Find every line in the records below that holds the word "than", and copy it out.

(Items from a dataset)
──────────────────────────────

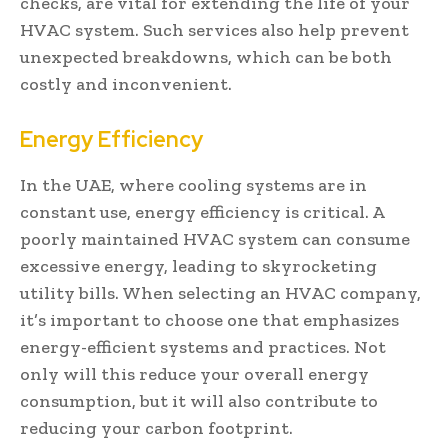
checks, are vital for extending the life of your
HVAC system. Such services also help prevent
unexpected breakdowns, which can be both
costly and inconvenient.
Energy Efficiency
In the UAE, where cooling systems are in
constant use, energy efficiency is critical. A
poorly maintained HVAC system can consume
excessive energy, leading to skyrocketing
utility bills. When selecting an HVAC company,
it’s important to choose one that emphasizes
energy-efficient systems and practices. Not
only will this reduce your overall energy
consumption, but it will also contribute to
reducing your carbon footprint.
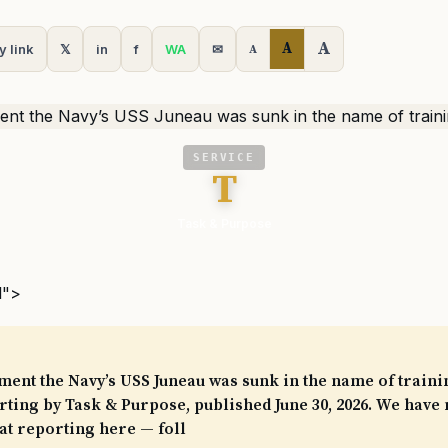
A
A
y link
𝕏
in
f
WA
✉
A
SERVICE
T
Task & Purpose
l">
ment the Navy’s USS Juneau was sunk in the name of trainin
ting by Task & Purpose, published June 30, 2026. We have 
at reporting here — foll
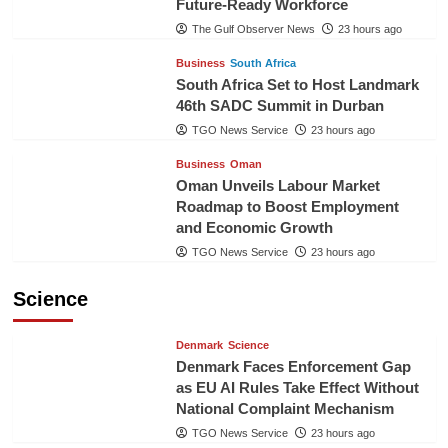
Future-Ready Workforce
The Gulf Observer News
23 hours ago
Business
South Africa
South Africa Set to Host Landmark
46th SADC Summit in Durban
TGO News Service
23 hours ago
Business
Oman
Oman Unveils Labour Market
Roadmap to Boost Employment
and Economic Growth
TGO News Service
23 hours ago
Science
Denmark
Science
Denmark Faces Enforcement Gap
as EU AI Rules Take Effect Without
National Complaint Mechanism
TGO News Service
23 hours ago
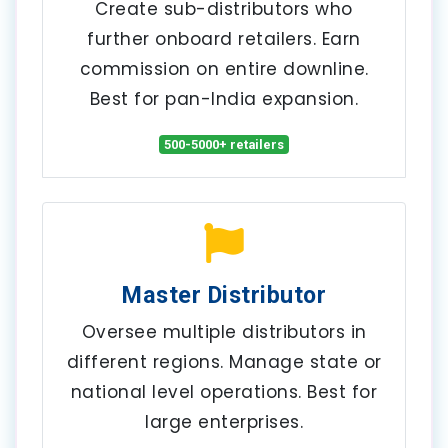
Create sub-distributors who
further onboard retailers. Earn
commission on entire downline.
Best for pan-India expansion.
500-5000+ retailers
Master Distributor
Oversee multiple distributors in
different regions. Manage state or
national level operations. Best for
large enterprises.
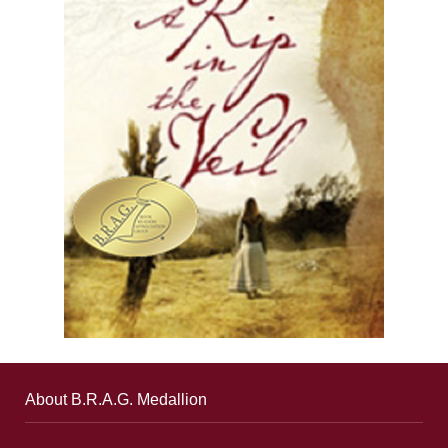
About B.R.A.G. Medallion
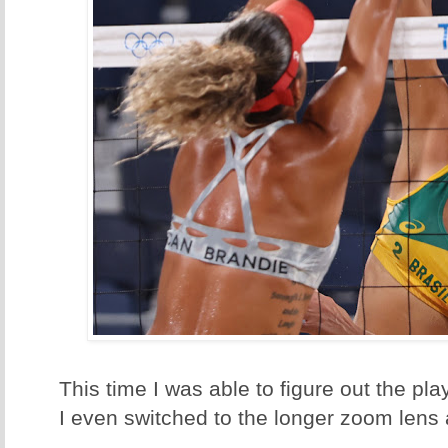
This time I was able to figure out the p
I even switched to the longer zoom lens a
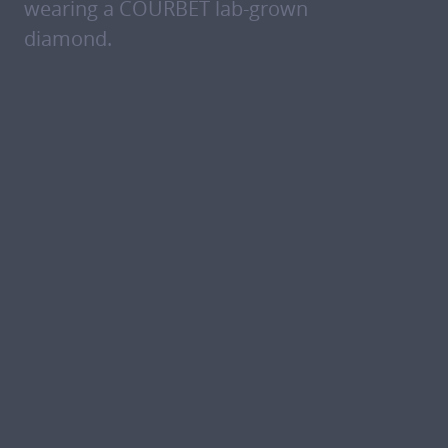
wearing a COURBET lab-grown
diamond.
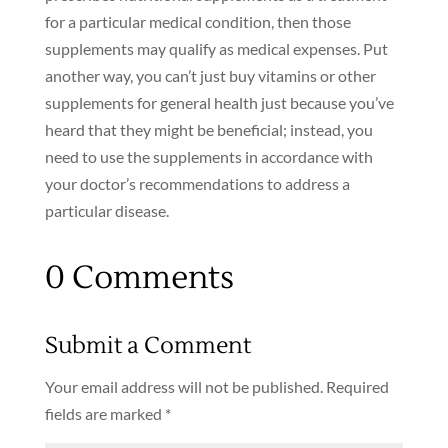
for a particular medical condition, then those
supplements may qualify as medical expenses. Put
another way, you can’t just buy vitamins or other
supplements for general health just because you’ve
heard that they might be beneficial; instead, you
need to use the supplements in accordance with
your doctor’s recommendations to address a
particular disease.
0 Comments
Submit a Comment
Your email address will not be published.
Required
fields are marked
*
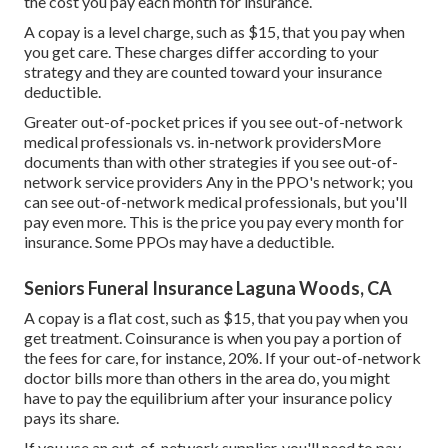
the cost you pay each month for insurance.
A copay is a level charge, such as $15, that you pay when
you get care. These charges differ according to your
strategy and they are counted toward your insurance
deductible.
Greater out-of-pocket prices if you see out-of-network
medical professionals vs. in-network providersMore
documents than with other strategies if you see out-of-
network service providers Any in the PPO's network; you
can see out-of-network medical professionals, but you'll
pay even more. This is the price you pay every month for
insurance. Some PPOs may have a deductible.
Seniors Funeral Insurance Laguna Woods, CA
A copay is a flat cost, such as $15, that you pay when you
get treatment. Coinsurance is when you pay a portion of
the fees for care, for instance, 20%. If your out-of-network
doctor bills more than others in the area do, you might
have to pay the equilibrium after your insurance policy
pays its share.
If you use an out-of-network supplier, you'll need to pay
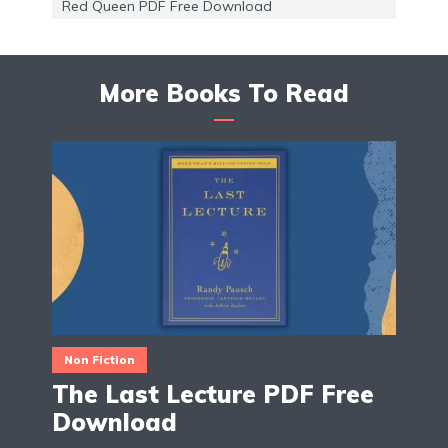
Red Queen PDF Free Download
More Books To Read
Non Fiction
The Last Lecture PDF Free
Download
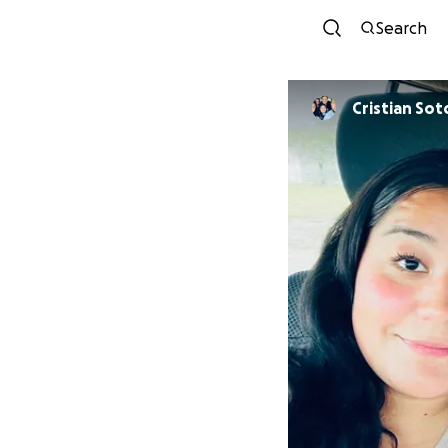
Search
Cristian Sot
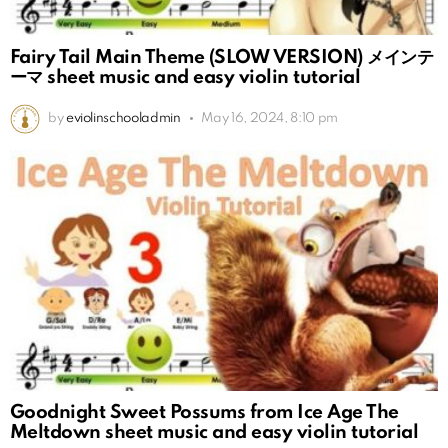
Fairy Tail Main Theme (SLOW VERSION) メインテ
ーマ sheet music and easy violin tutorial
by
eviolinschooladmin
May 16, 2024, 8:10 pm
Goodnight Sweet Possums from Ice Age The
Meltdown sheet music and easy violin tutorial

──────────────────────────────

__RESPONSE BOX__
documents than with other strategies if you see out-of-
doctor bills more than others in the area do, you might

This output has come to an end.